Fig. 1. Changes of pressure produced in a bag by sudden compression.
Fig 2. Decreasing amount of liquid in a tube when the outflow is uniform.
The first curves of intraventricular pressure were traced by Chauveau and Marey. These experiments were made on a horse, and they have been repeated since it was discovered that they can be performed also on smaller animals. Besides Chauveau and Marey may be mentioned the names of Fick, Huerthle, v. Frey, Rolleston, Bayliss and Starling. The curves obtained by various observers belong to two types; one shows the so called "plateau," the other does not. Recent experiments have proved that this difference of results is due to a difference in methods. This also is suggested by the fact that different curves have been obtained from animals of the same species. Two methods have been applied lately for testing these curves of intraventricular pressure. The first was devised by Bayliss and Starling. It consisted chiefly in the photographic registration of the movement of the liquid in a manometer tube. The photographic registration is frictionless, and the mass of the moving liquid was so small that vibrations by inertia were fairly excluded for pressures which are not greater than the intraventricular pressure.[65] The second method was used by Porter. The idea of this method was to trace only a part of the curve, not the whole. The writing lever, thus, has in the beginning of the tracing no inertia at all, and the tracing may be overdrawn but is certainly correct in form up to the next point of inflexion of the curve.[66] These tests and the repeated experiments of Chauveau leave no doubt as to the existence of the plateau.
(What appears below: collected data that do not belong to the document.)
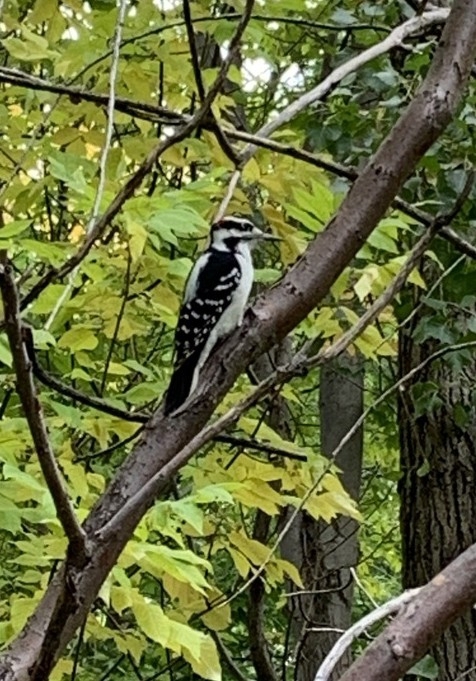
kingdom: Animalia
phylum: Chordata
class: Aves
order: Piciformes
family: Picidae
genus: Leuconotopicus
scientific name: Leuconotopicus villosus
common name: Hairy woodpecker
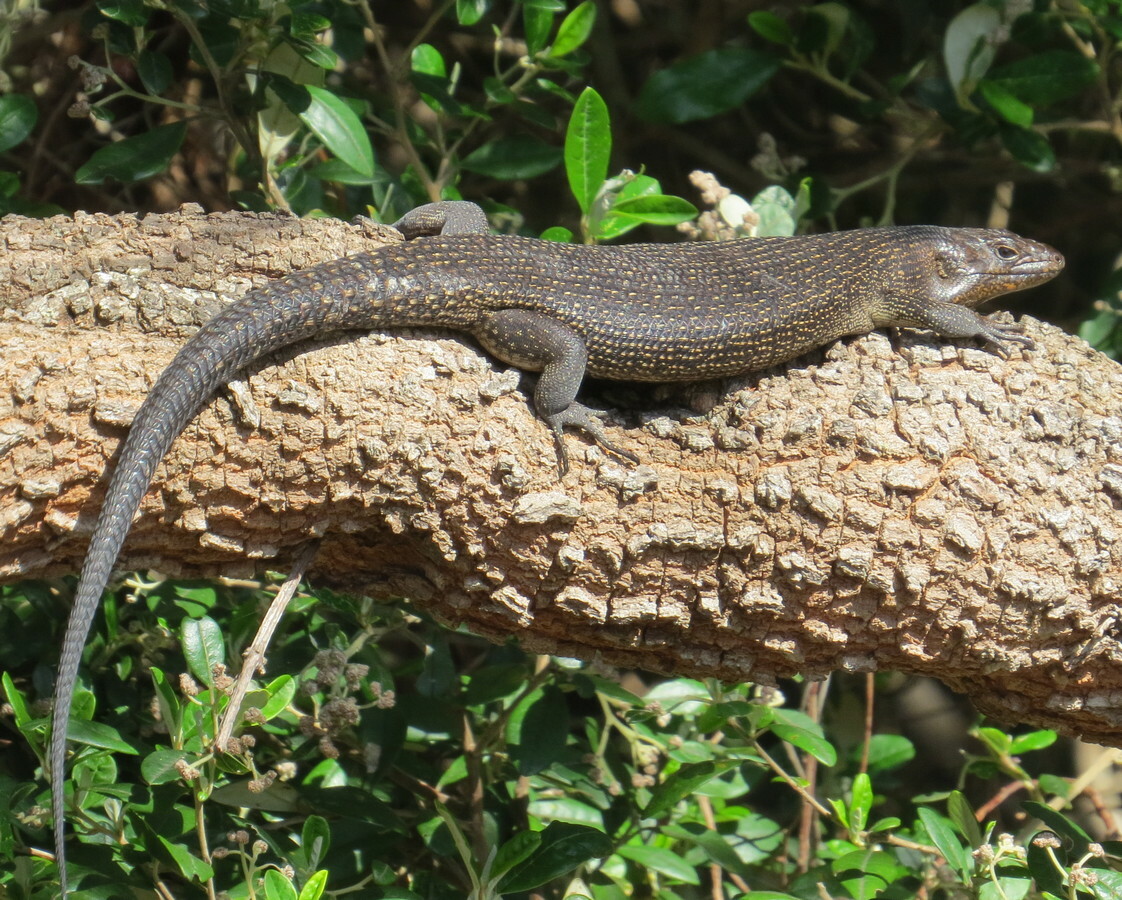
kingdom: Animalia
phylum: Chordata
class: Squamata
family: Scincidae
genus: Egernia
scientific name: Egernia kingii
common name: King's skink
The varying pressure from the heart which produces the pulse wave may be described in this way: The pressure suddenly rises to a maximum and maintains it for a certain time; when the semilunar valves close, the pressure drops as suddenly as it rose, and remains at zero until the valves open again. Such a function can be represented by a curve like Fig. 1, and this is the reason why the complicated action of the heart can be superseded by the compression of a bag without changing the mechanical conditions of the problem. Of course it can not be expected that a schematic curve will show all the details of the real tracing. It is suggested, however, by Frank[67] that many of the small irregularities of the curve of intraventricular pressure are due to vibrations caused by the inertia of the apparatus and that the true form of the curve of intraventricular pressure is very simple. This remark is supported by Huerthle,[68] who tested the apparatus of Marey, Knoll and Grunmach. Marey's tambour was found to be the most exact, but even this instrument produces deformities in the tracings, though the general outlines are exact. This would indicate that the schematic representation of Fig. 1 is a very close imitation of the real form of the curve of intraventricular pressure, although empirical tracings do not show right angles and straight lines. It seems, however, that the undulations of the plateau are genuine, since they are found in the most reliable tracings, and it may be possible to explain them merely on the basis of the physical conditions of the experiment.